The great advantage of passing custom labels to BERTopic is that you can use zero-shot classification models to fine-tune the labeling. For example, let’s say you have a set of potential topic labels that you want to use instead of the ones generated by BERTopic. You could use the bart-large-mnli model to find which user-defined labels best represent the BERTopic-generated labels:

from transformers import pipeline 
classifier = pipeline("zero-shot-classification", model="facebook/bart-large-mnli")  
# A selected topic representation 
# 'god jesus atheists atheism belief atheist believe exist beliefs existence' 
sequence_to_classify =  " ".join([word for word, _ in topic_model.get_topic(1)])  
# Our set of potential topic labels 
candidate_labels = ['cooking', 'dancing', 'religion'] classifier(sequence_to_classify, candidate_labels)  
#{'labels': ['cooking', 'dancing', 'religion'], 
# 'scores': [0.086, 0.063, 0.850], 
# 'sequence': 'god jesus atheists atheism belief atheist believe exist beliefs existence'}

(Semi)-supervised or guided, if possible

There is a variation of BERTopic that allows us to steer the dimensionality reduction of the embeddings into a space that closely follows any labels you might already have.

In semi-supervised topic modeling, we only have some labels for our documents. The documents for which we have labels are used to guide BERTopic to the extraction of topics for those labels. The documents for which we do not have labels are assigned a -1.

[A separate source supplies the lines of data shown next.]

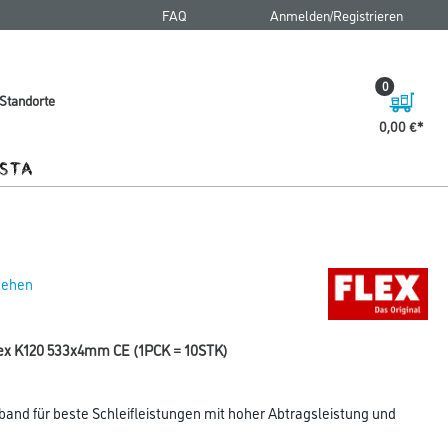
FAQ
Anmelden/Registrieren
0
Standorte
0,00 €
 sehen
flex K120 533x4mm CE (1PCK = 10STK)
band für beste Schleifleistungen mit hoher Abtragsleistung und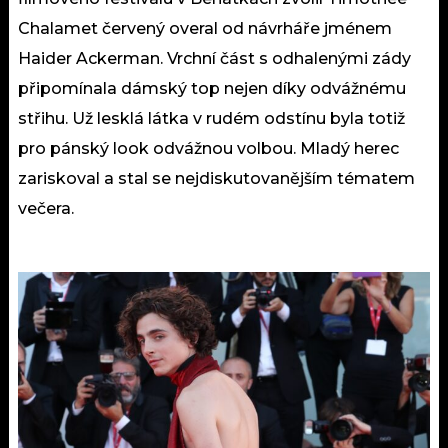
Chalamet červený overal od návrháře jménem
Haider Ackerman. Vrchní část s odhalenými zády
připomínala dámský top nejen díky odvážnému
střihu. Už lesklá látka v rudém odstínu byla totiž
pro pánský look odvážnou volbou. Mladý herec
zariskoval a stal se nejdiskutovanějším tématem
večera.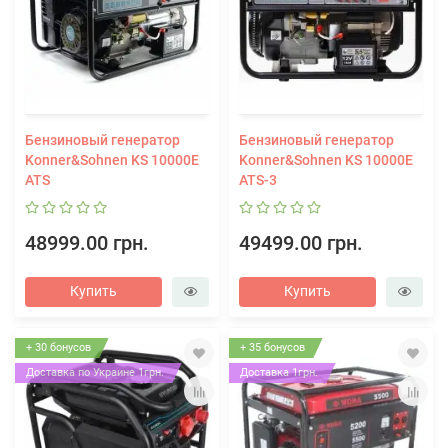
Бензиновый генератор
Бензиновый генератор
Konner&Sohnen KS 10000E
Konner&Sohnen KS 10000E
ATS
ATS-3
48999.00 грн.
49499.00 грн.
Купить
Купить
+ 30 бонусов
+ 35 бонусов
Доставка по Украине 1грн.
Доставка 1грн.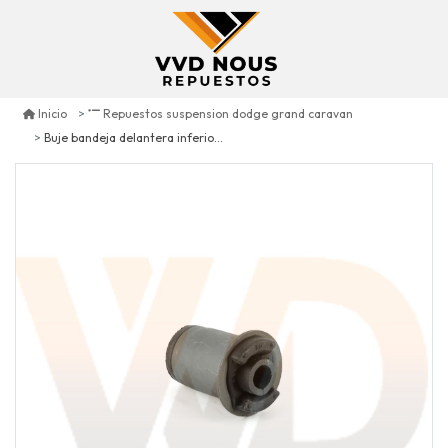
Inicio
Repuestos suspension dodge grand caravan
Buje bandeja delantera inferior adelante dodge grand caravan 3.3 1996/2007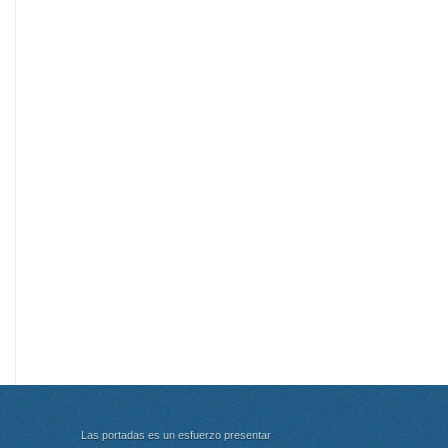
Las portadas es un esfuerzo presentar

labels_to_add = ['comp.graphics', 'comp.os.ms-windows.misc',               'comp.sys.ibm.pc.hardware', 'comp.sys.mac.hardware',               'comp.windows.x',] 
indices = [category_names.index(label) for label in labels_to_add] 
y = [label if label in indices else -1 for label in categories]
topic_model = BERTopic(verbose=True).fit(docs, y=y)

Instead, in supervised topic modeling, we have labels for all our documents.

topic_model = BERTopic(verbose=True).fit(docs, y=categories)

However, this does not mean that only topics for these categories will be found. BERTopic is likely to find more specific topics than those you have already defined. This allows you to discover previously unknown topics!

There is another option to feed some preliminary knowledge into the topic model, which is guided topic modeling. This option allows the user to set a pre-defined number of topic representations that are sure to be in documents.

For example, imagine you have an IT Service Management System. You already know that many users have issued some tickets related to a login bug. We can create a seed topic representation containing the words bug, login, password, and username. By defining those words, a guided topic modeling approach will try to converge at least one topic to those words.

Topics evolve

Dynamic topic modeling (DTM) is a collection of techniques aimed at analyzing the evolution of topics over time. For example, in 1995 people may talk differently about environmental awareness than those in 2022. Although the topic itself remains the same, environmental awareness, the exact representation of that topic might differ.

We first need to fit BERTopic in the standard way. Thus, a general topic model will be created. Then, for each topic and timestep, we calculate the c-TF-IDF representation. This will result in a specific topic representation at each timestep.

Conclusions

In this article I just scratched the surface of all the possibilities that BERTopic offers. I successfully used it in different projects and I found it really impressive, because it allows you to quickly perform many different experiments thanks to its high-level interface, but then you can refine your models with all the available customizations and variations.

Moreover new features are frequently released and the author Maarten Grootendorst provides great support also in the Issues section of the Github repo.

I definitely recommend to explore BERTopic in your next NLP project that may need a topic modeling step!